Na sala, nota que as luzes da praia e da rua já estão acesas; acende a da sala, aumenta um pouco mais o som, olha ao redor e fiscaliza para ver se tudo está em ordem. Retorna para a cozinha e lava o que já sujou. Ela o ensinou a manter sempre tudo em ordem.

Escolhe as facas com a experiência de cirurgião, bem afiadas e próprias para começar a cortar a carne para o guisado. Primeiro pega uma faca menor para tirar a pele e separar a camada de gordura da carne. Nota que existe pouca gordura: é uma carne saudável; magra. Fica feliz com a escolha que fez, não só pelo aspecto, mas também porque irá proporcionar um excelente guisado, realmente transcendental.

Com a faca maior começa a cortar em pedaços nem muito grandes nem pequenos demais, na medida certa para pegarem o tempero feito com ervas finas, sal , cebola e alho. É tirado desse transe pelo barulho do interfone.

Lava as mãos sujas de sangue e, secando-as no avental, atende ao porteiro, seu Francisco.

- Doutor, são as flores que o senhor encomendou.

- Tá, pode mandar subir. Obrigado, Seu Francisco.

Já com a porta aberta ouvindo o barulho do elevador, recebe as sete dúzias de cravos brancos que pediu, despede-se do entregador dando-lhe uma gorjeta e fechando-a logo em seguida.

Coloca os cravos em vasos de cristal. Sentindo o seu perfume, não entende porque a mulher adora essas flores, com tantas mais belas, pelo menos para ele. Mas gosto é gosto... . Vai recordando como ela gostava de arrumar as flores nos jarros e espalhá-los pela casa; toca carinhosamente em um deles como se tocasse no rosto da esposa e o beija suavemente.

Pega os potes com as ervas finas, o alho bem amassado e a cebola bem picada, coloca tudo em uma vasilha e vai misturando, enquanto acrescenta o sal. O aroma é algo divino que realmente está à altura de sua convidada. Coloca a panela no fogo, adiciona duas colheres de manteiga, deixa dissolver e logo em seguida despeja a carne picada, deixando ficar cozinhando no fogo baixo.

Enquanto arruma a mesa, escolhe uma toalha de renda branca italiana, comprada nas últimas férias passadas na Europa. Ele ainda tem gravado na memória o seu sorriso, quando entrou numa loja em Milão e ficou encantada com aquela toalha. Coloca os castiçais e os dois jarros com os cravos sobre a mesa. Pega os pratos de porcelana e os talheres de prata, guardanapos de linho branquíssimos e taças de cristal.

A carne já bem cozida, começa tomar a forma do seu guisado. Ele abaixa um pouco a chama do fogão. Corta os tomates, os pimentões verdes, amarelos e vermelhos e um pouco de salsa. Coloca os ingredientes para fazer o molho; seu aspecto é apetitoso. Tampa a panela e escolhe o vinho tinto. Na dúvida entre o francês e o português, opta pelo português. Afinal, os franceses foram expulsos pelos portugueses. Leva a garrafa e a deposita sobre a mesa.
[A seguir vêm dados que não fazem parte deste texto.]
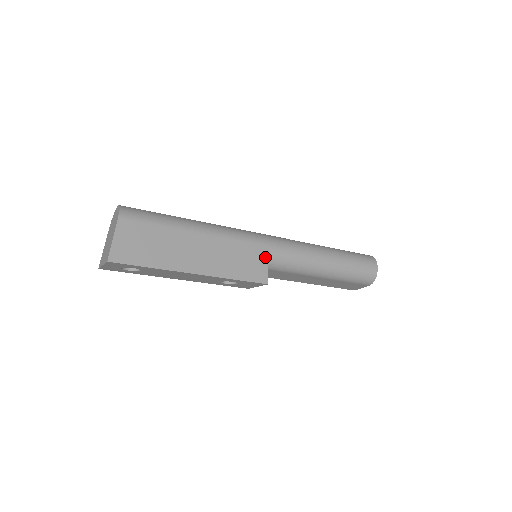
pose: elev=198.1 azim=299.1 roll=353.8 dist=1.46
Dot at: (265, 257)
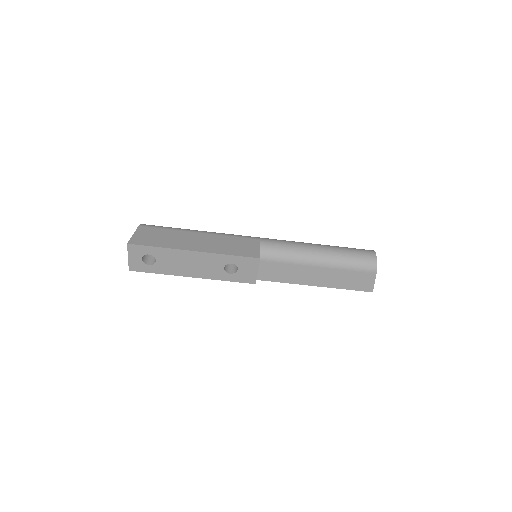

O aroma que toma conta do apartamento tem algo de mágico; ele parece não acreditar que fez tudo aquilo. Coloca as porções nas vasilhas que irão à mesa, por último a que contém o guisado. Olha para a cozinha, que está impecavelmente limpa. Repousam sobre a mesa os pedaços do corpo de sua esposa, cortados e embalados para irem para o freezer. Diminui a luz da sala e acende as velas. Abre a garrafa de vinho, sente o seu aroma e despeja-o em sua taça. Coloca duas colheres de arroz em seu prato, um pouco de feijão ao lado, além de alguns pedaços de legumes. Coloca uma porção bastante generosa do guisado sobre o arroz. Enquanto leva o garfo de prata a boca, pensa o que poderá preparar para o jantar da noite seguinte.